• JOB ITEM: Pull out each line of the listing that contains the string "Interview", matching uppercase and lowercase exactly.

• RECORDS SHOWN:
Content starts

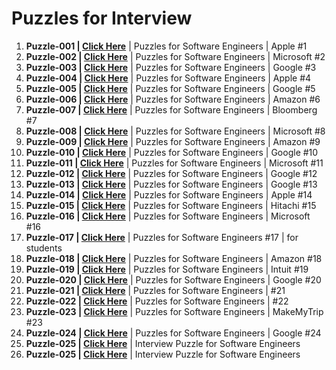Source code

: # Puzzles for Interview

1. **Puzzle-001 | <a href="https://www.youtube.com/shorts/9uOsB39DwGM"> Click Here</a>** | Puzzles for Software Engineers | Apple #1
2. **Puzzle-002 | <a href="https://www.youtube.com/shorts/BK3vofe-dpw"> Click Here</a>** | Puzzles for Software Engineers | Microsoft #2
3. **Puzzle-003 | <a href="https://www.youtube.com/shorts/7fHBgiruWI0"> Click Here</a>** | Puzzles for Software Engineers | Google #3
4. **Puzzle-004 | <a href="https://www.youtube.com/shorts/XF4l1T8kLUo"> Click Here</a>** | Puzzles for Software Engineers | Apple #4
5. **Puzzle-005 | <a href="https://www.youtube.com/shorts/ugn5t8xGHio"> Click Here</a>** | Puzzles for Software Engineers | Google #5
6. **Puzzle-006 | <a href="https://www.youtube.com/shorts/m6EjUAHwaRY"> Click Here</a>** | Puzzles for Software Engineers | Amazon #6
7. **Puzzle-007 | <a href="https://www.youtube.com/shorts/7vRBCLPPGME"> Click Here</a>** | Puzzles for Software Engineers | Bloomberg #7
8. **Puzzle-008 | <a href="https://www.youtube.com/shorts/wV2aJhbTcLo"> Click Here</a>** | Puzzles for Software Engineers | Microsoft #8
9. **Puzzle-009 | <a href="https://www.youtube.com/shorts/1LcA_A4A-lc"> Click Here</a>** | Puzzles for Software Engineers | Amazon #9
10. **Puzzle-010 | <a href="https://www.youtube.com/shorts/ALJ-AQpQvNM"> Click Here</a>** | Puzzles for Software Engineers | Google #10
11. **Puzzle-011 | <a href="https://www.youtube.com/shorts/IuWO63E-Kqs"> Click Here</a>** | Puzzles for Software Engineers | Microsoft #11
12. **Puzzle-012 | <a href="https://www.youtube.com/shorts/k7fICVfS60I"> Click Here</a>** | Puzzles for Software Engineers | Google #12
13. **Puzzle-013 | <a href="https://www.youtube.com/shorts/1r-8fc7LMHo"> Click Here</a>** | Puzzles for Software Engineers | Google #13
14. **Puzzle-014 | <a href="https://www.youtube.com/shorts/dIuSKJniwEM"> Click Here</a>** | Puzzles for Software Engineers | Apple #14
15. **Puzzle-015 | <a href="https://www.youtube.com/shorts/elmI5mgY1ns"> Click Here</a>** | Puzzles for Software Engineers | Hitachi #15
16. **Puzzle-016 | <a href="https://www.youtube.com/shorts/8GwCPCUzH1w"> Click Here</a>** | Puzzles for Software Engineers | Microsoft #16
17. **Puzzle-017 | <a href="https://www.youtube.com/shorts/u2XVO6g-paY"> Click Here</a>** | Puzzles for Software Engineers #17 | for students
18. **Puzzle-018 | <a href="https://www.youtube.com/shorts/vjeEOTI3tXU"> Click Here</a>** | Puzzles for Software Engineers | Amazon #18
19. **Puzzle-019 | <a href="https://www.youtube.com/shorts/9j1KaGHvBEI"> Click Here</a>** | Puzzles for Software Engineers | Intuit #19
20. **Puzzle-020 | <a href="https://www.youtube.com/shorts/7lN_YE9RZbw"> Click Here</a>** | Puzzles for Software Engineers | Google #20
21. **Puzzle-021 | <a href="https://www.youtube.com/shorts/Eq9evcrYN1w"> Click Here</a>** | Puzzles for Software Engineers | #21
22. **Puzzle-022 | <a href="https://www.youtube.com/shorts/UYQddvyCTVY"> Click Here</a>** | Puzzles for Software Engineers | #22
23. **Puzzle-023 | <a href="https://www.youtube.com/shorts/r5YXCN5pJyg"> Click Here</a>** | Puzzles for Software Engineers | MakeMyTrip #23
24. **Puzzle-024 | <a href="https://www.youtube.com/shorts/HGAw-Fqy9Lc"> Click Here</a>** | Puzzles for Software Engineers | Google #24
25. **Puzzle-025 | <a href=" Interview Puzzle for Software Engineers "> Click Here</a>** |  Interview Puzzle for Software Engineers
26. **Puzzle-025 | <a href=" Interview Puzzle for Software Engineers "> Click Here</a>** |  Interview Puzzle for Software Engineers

Content ends

• RESPONSE:
: # Puzzles for Interview
25. **Puzzle-025 | <a href=" Interview Puzzle for Software Engineers "> Click Here</a>** |  Interview Puzzle for Software Engineers
26. **Puzzle-025 | <a href=" Interview Puzzle for Software Engineers "> Click Here</a>** |  Interview Puzzle for Software Engineers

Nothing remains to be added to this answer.